Stonehenge is a lot smaller than you would imagine, but it surpassed our expectations. It’s believed that Stonehenge was originally comprised of 171 stones and took 1,500 years to build. Some of the rocks weigh more than 7 elephants and were carried up to 240 miles in 3,000 BC. Imagine that!

Stonehenge is aligned with the midsummer sunrise and midwinter sunset, but its exact purpose still remains a mystery.

We rounded out our English tour in Bristol, where there was a cool suspension bridge and directions to our next stop. 

While we were in England we tried many classic dishes…

Full English Breakfast – this alone could easily hold you over until dinner.

Fish & Chips – this was served with mushy peas, which under normal circumstances we wouldn’t go near. But…we are still excited about anything served on a plate that is green, so we surprised even ourselves when we gobbled up the mushy peas.

Pies – we had some tasty pies at The Raven in Bath. Our favorite was the Jubilee Pie made with sweet corn, coconut mango chutney, and free-range Coronation chicken. Coronation chicken? They really are milking this Diamond Jubilee.

Pasties – this sounds dirty, but these are actually just empanadas. We thought we left these behind in South America!?!

Indian Food – no visit to England would be complete without it.

Sally Lunn Buns – these famous buns have been made in the same historic house in Bath since 1680. How famous? The recipe passes along with the deed to the house. 
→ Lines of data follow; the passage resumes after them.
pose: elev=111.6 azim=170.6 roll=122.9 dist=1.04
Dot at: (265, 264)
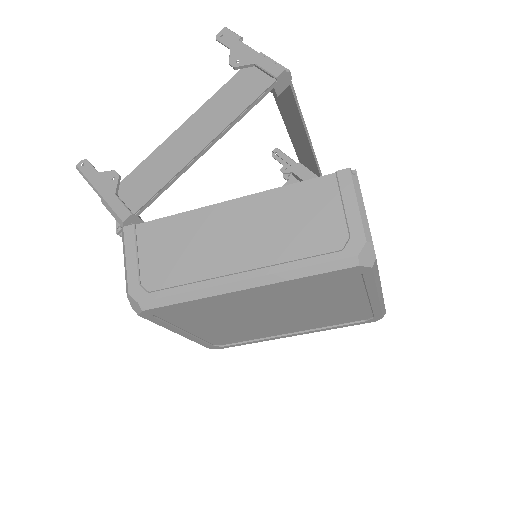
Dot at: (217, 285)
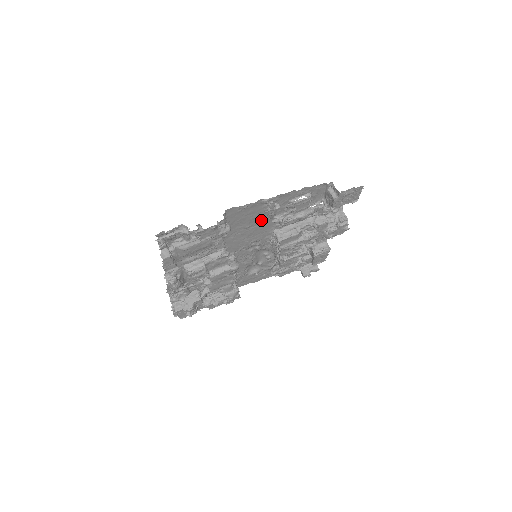
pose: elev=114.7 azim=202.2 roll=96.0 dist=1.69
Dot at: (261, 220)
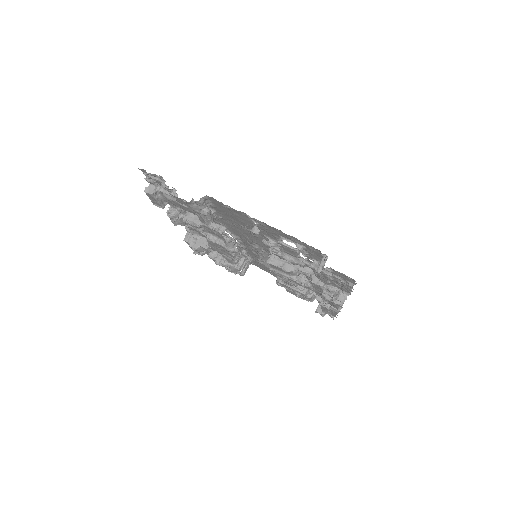
Dot at: occluded
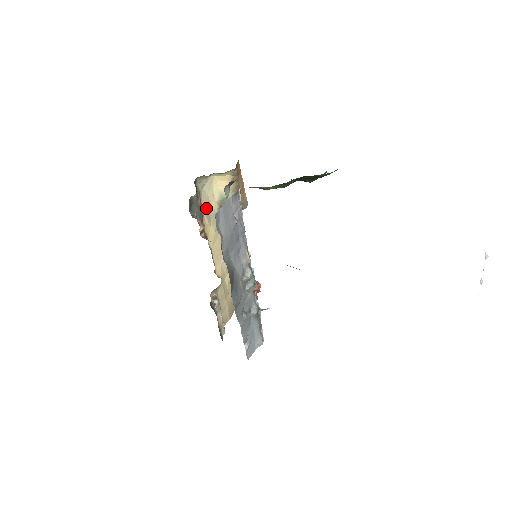
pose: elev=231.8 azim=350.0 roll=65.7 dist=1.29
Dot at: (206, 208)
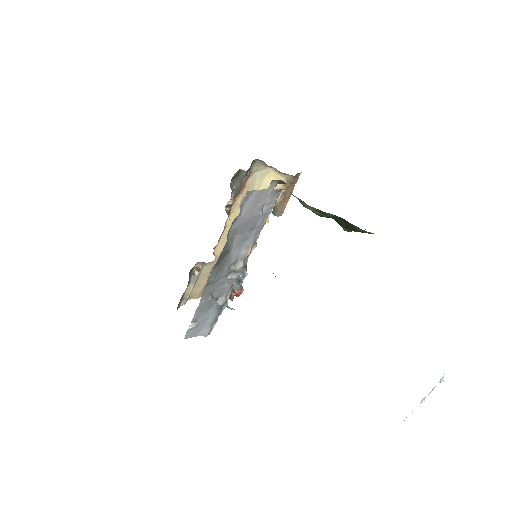
Dot at: (247, 190)
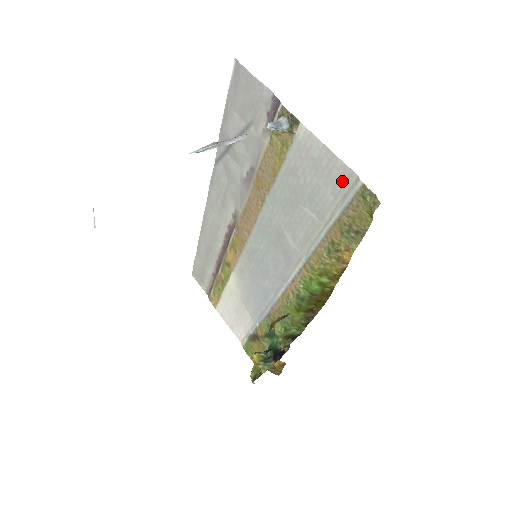
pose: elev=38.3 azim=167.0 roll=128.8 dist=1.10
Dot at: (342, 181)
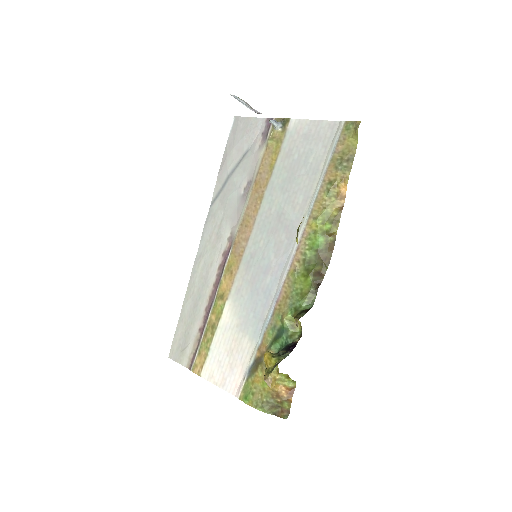
Dot at: (329, 133)
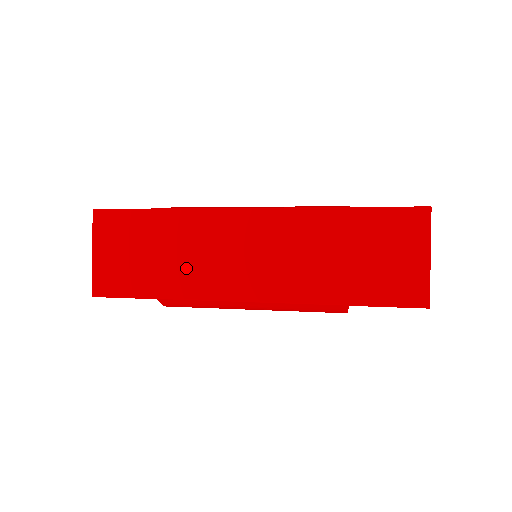
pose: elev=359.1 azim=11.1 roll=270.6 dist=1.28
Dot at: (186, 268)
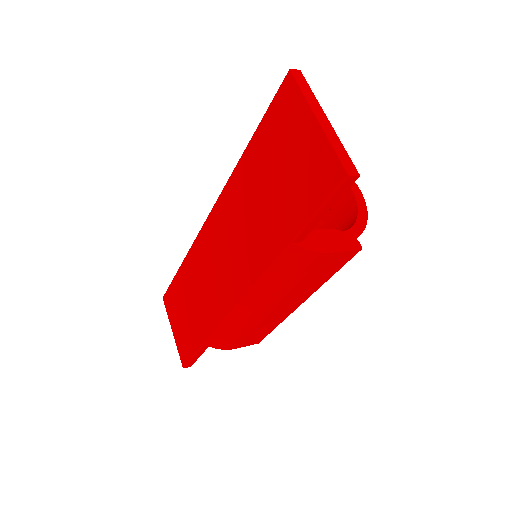
Dot at: (204, 303)
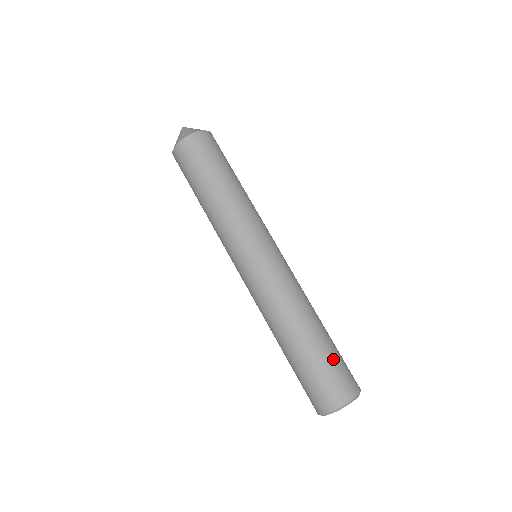
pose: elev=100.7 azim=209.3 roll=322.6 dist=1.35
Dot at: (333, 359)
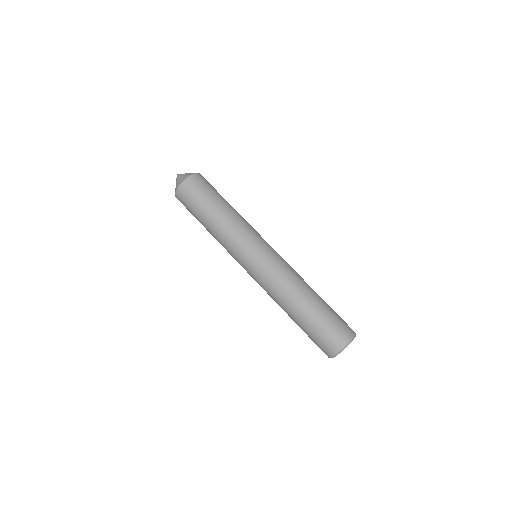
Dot at: (332, 314)
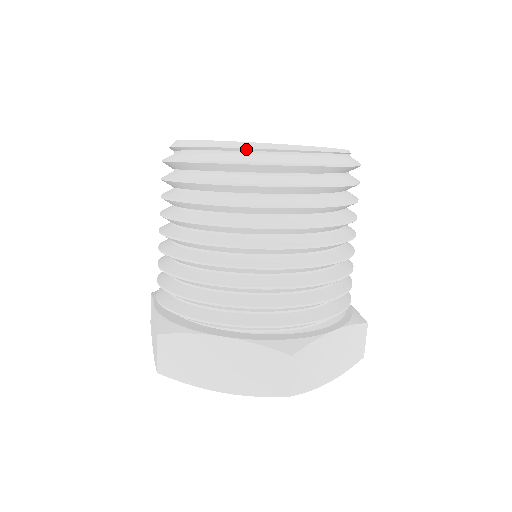
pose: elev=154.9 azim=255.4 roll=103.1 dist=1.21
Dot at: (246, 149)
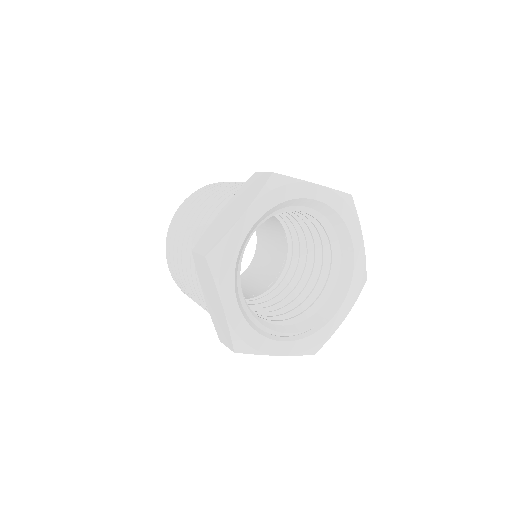
Dot at: occluded
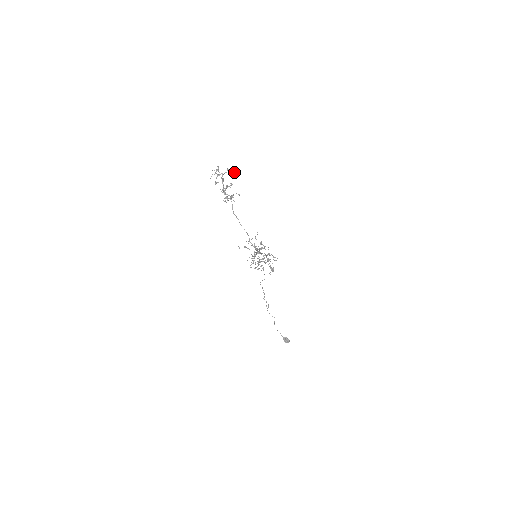
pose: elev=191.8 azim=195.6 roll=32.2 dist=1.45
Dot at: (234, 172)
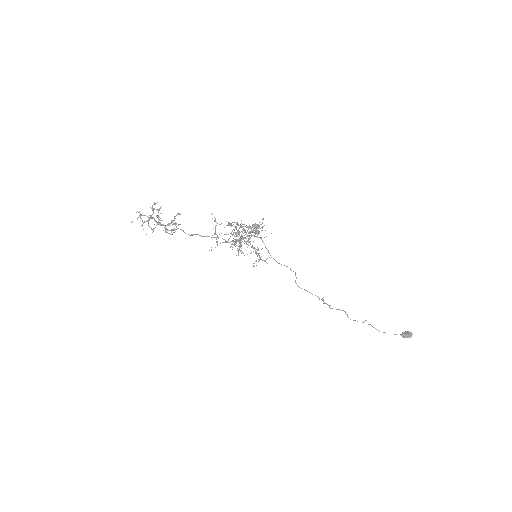
Dot at: (157, 202)
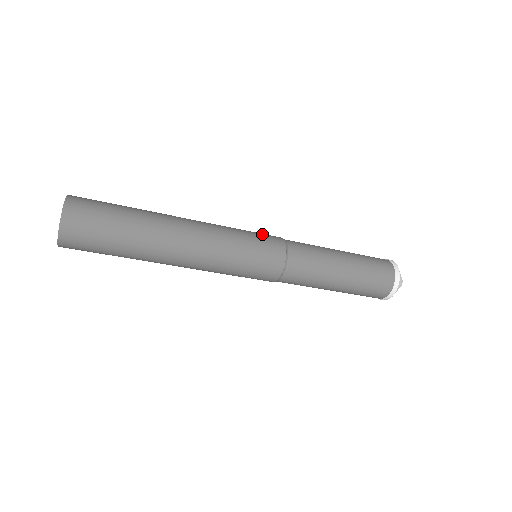
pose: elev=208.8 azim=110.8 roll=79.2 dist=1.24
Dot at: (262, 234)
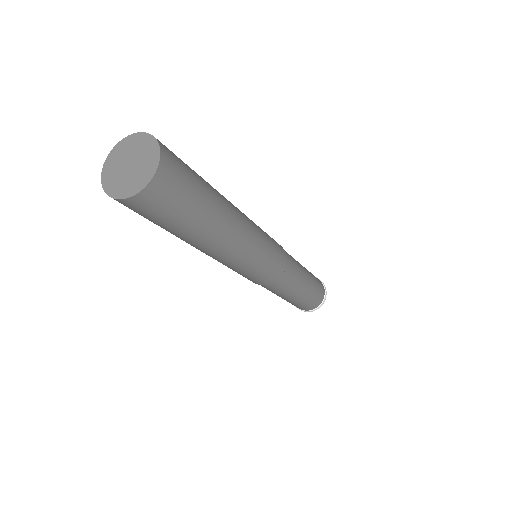
Dot at: (278, 254)
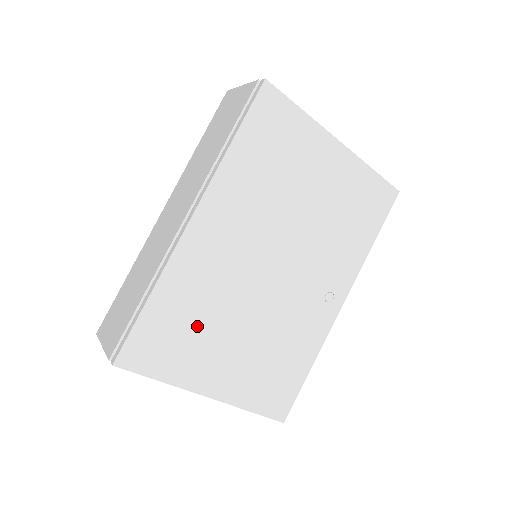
Bath Bun – Sally Lunn’s big competition. These buns are topped with sugar crystals and raisins. The winner? Sally Lunn.

Tea & Crumpets – we enjoyed our first ever High Tea at The Pump Room in Bath. We sipped Earl Gray with our pinkies out while munching on hot, buttered crumpets. How proper of us.

Sticky Toffee Pudding – not a pudding…more like a sponge cake soaked in toffee sauce and served with ice cream. We had this at a fantastic little underground restaurant in London from the 1600s called Ye Olde Cheshire Cheese.

We wish we could have spent more time in England…it is just so delightful. How could you not love a country with towns like Sandwich and Badminton? And why is it that sayings like “Too-Da-Loo”, “Hunky-Dory”, “Oki-Doki” and “Super Duper” sound cheesy in America, but here they sound so charming? It’s probably because of the Jubilee.